Singer-songwriter Caroline Herring returns to University of Mississippi this week for a special concert as part of the Porter Fortune Jr. History Symposium. The symposium honors the recent retirement of Charles Reagan Wilson with a series of talks and panel discussions on Southern religion and Southern culture.
Set for 7:30 p.m. Friday, Feb. 27, in the Tupelo Room of Barnard Observatory, the concert is free and open to the public. Herring’s music combines a unique voice and multiple musical influences.
She said it is her great pleasure to play a concert honoring Wilson.
“Dr. Wilson taught me when I earned my master’s in Southern Studies at UM, and I loved everything about him, including his extensive Southern kitsch collection,” Herring said. “I also went to the local Episcopal church with him and we took a yearlong Education for Ministry course together. After moving to Texas and working in El Paso with colonias communities, I came to a new appreciation of the fact that Dr. Wilson grew up in El Paso and then shifted his work and life from one deepest South to another.”
It was a natural choice to have Herring perform in honor of Wilson, a former director of the Center for the Study of Southern Culture, since she is a native Mississippian and 1998 Southern studies alumna.
“Charles Wilson has cared for many, many students, me included,” Herring said. “I remember introducing him to my newborn daughter – he is the kind of person whom you want to meet your kids. A lot of the songs I sing are due, in part, to his tutelage.”
Ted Ownby, director of the CSSC, said it will be fun to welcome Herring back.
“Caroline Herring does Southern studies when she writes and sings, so we’re excited she can be part of the symposium,” Ownby said. “Her M.A. thesis was on a topic in Southern religious history – she studied the religious roots of anti-lynching activists – and she deals with the intersections of religion, history and, obviously, the history of music in her performances. She’s also a good friend to a lot of people around here, and she has plenty of fans both through her CDs and her work with ‘Thacker Mountain Radio.’”
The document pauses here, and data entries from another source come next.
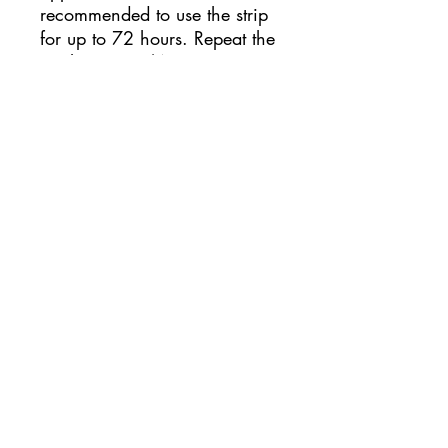
recommended to use the strip
for up to 72 hours. Repeat the
application 2/4 times,
allowing the skin to breathe
for at least half a day and
checking that there is no
redness caused by personal
intolerance to the glue. During
training or competitions, it is
recommended to apply the
Omstrip strips at least a few
hours before the performance.
Come applicare Omstrip Body
Optmizer?
For a better adhesion of the
patch, it is recommended to
thoroughly clean the skin,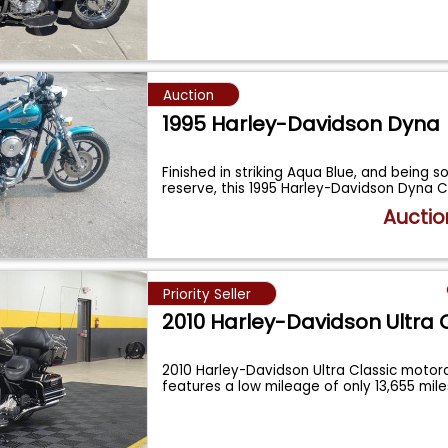
Auction
1995 Harley-Davidson Dyna
Finished in striking Aqua Blue, and being s
reserve, this 1995 Harley-Davidson Dyna
Auctio
Priority Seller
2010 Harley-Davidson Ultra 
2010 Harley-Davidson Ultra Classic motorc
features a low mileage of only 13,655 mil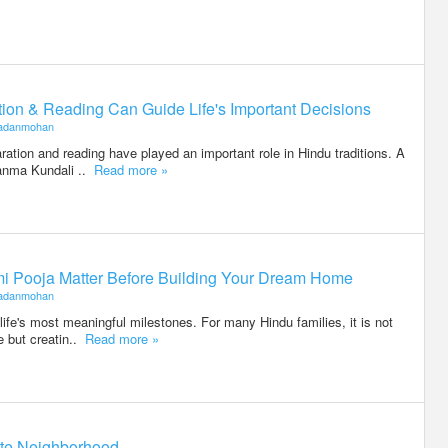
on & Reading Can Guide Life's Important Decisions
adanmohan
ration and reading have played an important role in Hindu traditions. A
anma Kundali ..
Read more »
i Pooja Matter Before Building Your Dream Home
adanmohan
life's most meaningful milestones. For many Hindu families, it is not
e but creatin..
Read more »
otte Neighborhood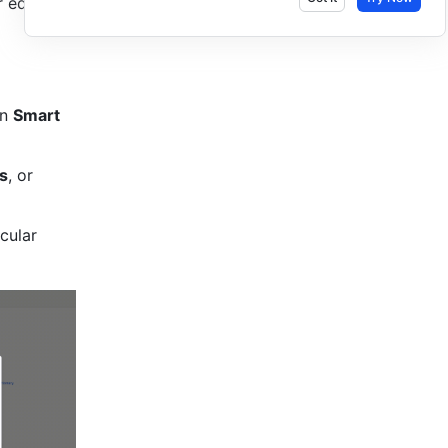
edit Lark 
n 
Smart 
s
, or 
ular 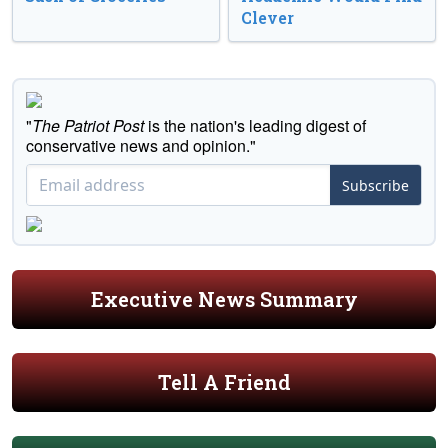
Clever
"
The Patriot Post
is the nation's leading digest of
conservative news and opinion."
Subscribe
Executive News Summary
Tell A Friend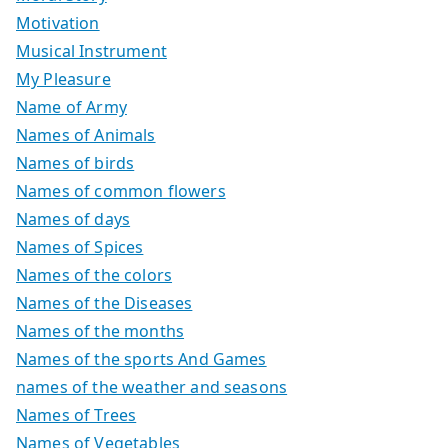
Motivation
Musical Instrument
My Pleasure
Name of Army
Names of Animals
Names of birds
Names of common flowers
Names of days
Names of Spices
Names of the colors
Names of the Diseases
Names of the months
Names of the sports And Games
names of the weather and seasons
Names of Trees
Names of Vegetables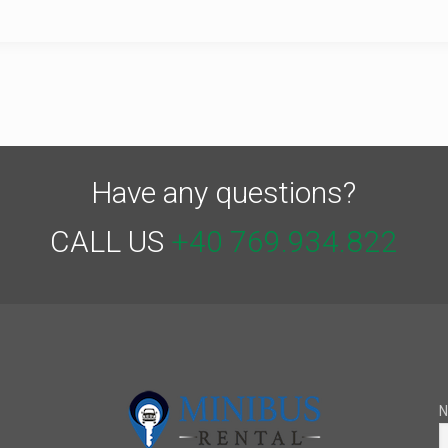
Have any questions?
CALL US
+40 769.934.822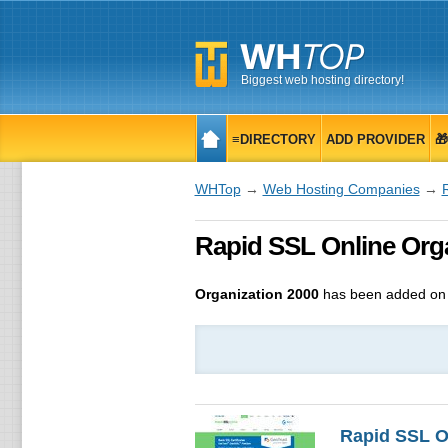
Biggest web hosting directory!
≡DIRECTORY
ADD PROVIDER

WHTop
→
Web Hosting Companies
→
Rapid SSL Online Organ
Organization 2000
has been added on 
Rapid SSL O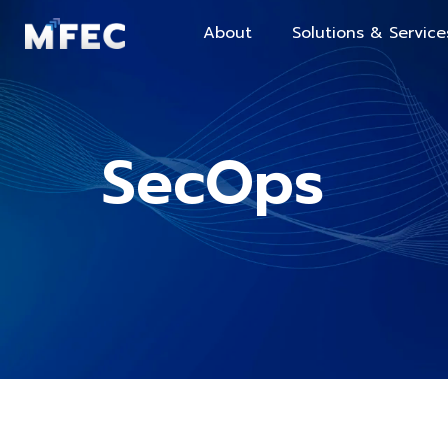
About
Solutions & Service
SecOps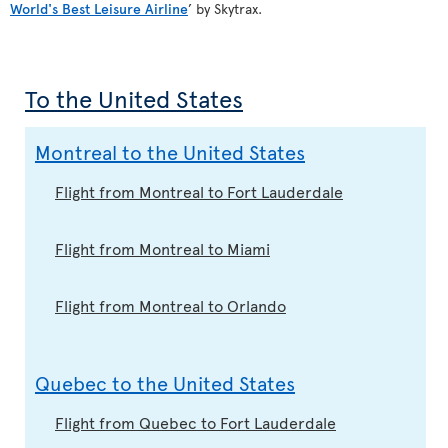
World's Best Leisure Airline
’ by Skytrax.
To the United States
Montreal to the United States
Flight from Montreal to Fort Lauderdale
Flight from Montreal to Miami
Flight from Montreal to Orlando
Quebec to the United States
Flight from Quebec to Fort Lauderdale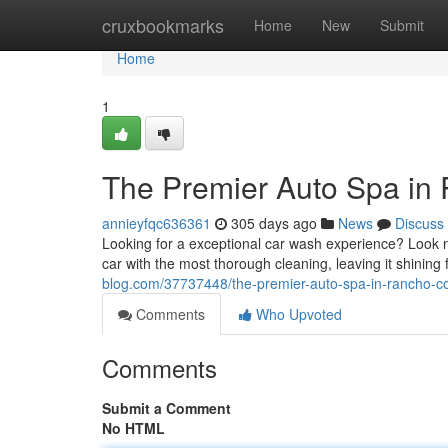
Home
cruxbookmarks
Home
New
Submit
Home
1
The Premier Auto Spa in
annieyfqc636361
305 days ago
News
Discuss
Looking for a exceptional car wash experience? Look 
car with the most thorough cleaning, leaving it shining
blog.com/37737448/the-premier-auto-spa-in-rancho-c
Comments
Who Upvoted
Comments
Submit a Comment
No HTML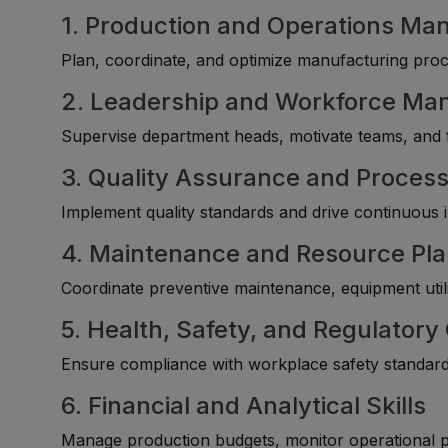
1. Production and Operations M
Plan, coordinate, and optimize manufacturing proc
2. Leadership and Workforce M
Supervise department heads, motivate teams, and f
3. Quality Assurance and Proces
Implement quality standards and drive continuous
4. Maintenance and Resource Pl
Coordinate preventive maintenance, equipment utiliz
5. Health, Safety, and Regulator
Ensure compliance with workplace safety standards
6. Financial and Analytical Skills
Manage production budgets, monitor operational pe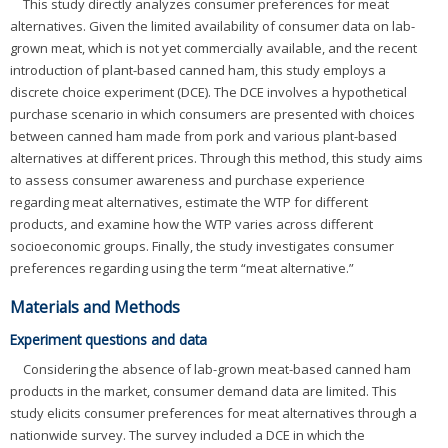
This study directly analyzes consumer preferences for meat
alternatives. Given the limited availability of consumer data on lab-
grown meat, which is not yet commercially available, and the recent
introduction of plant-based canned ham, this study employs a
discrete choice experiment (DCE). The DCE involves a hypothetical
purchase scenario in which consumers are presented with choices
between canned ham made from pork and various plant-based
alternatives at different prices. Through this method, this study aims
to assess consumer awareness and purchase experience
regarding meat alternatives, estimate the WTP for different
products, and examine how the WTP varies across different
socioeconomic groups. Finally, the study investigates consumer
preferences regarding using the term “meat alternative.”
Materials and Methods
Experiment questions and data
Considering the absence of lab-grown meat-based canned ham
products in the market, consumer demand data are limited. This
study elicits consumer preferences for meat alternatives through a
nationwide survey. The survey included a DCE in which the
Herring released “I Will Go into the Day” in January 2014, where she sets to music the magic and wonder of childhood.
Fats Kaplin, who played on her 2012 album “Camilla” and plays more than 15 instruments, will accompany Herring at this concert. A review of that album named Herring one of the “most literate songwriters of her generation.”
“I’m thrilled Fats Kaplin likes my work because he is a busy man,” Herring said. “The last time I asked him to play a gig, he couldn’t because he was playing with Jack White in Paris. Thankfully, he’s free on the 27th.”
Listeners can hear Herring’s music here.
A full schedule of the history symposium is available here. It began in 1975 as an annual conference on Southern history and is named for the late Porter L. Fortune Jr., UM chancellor emeritus. Past events have examined topics such as the Southern political tradition, childhood, religion and the role of gender in shaping public power.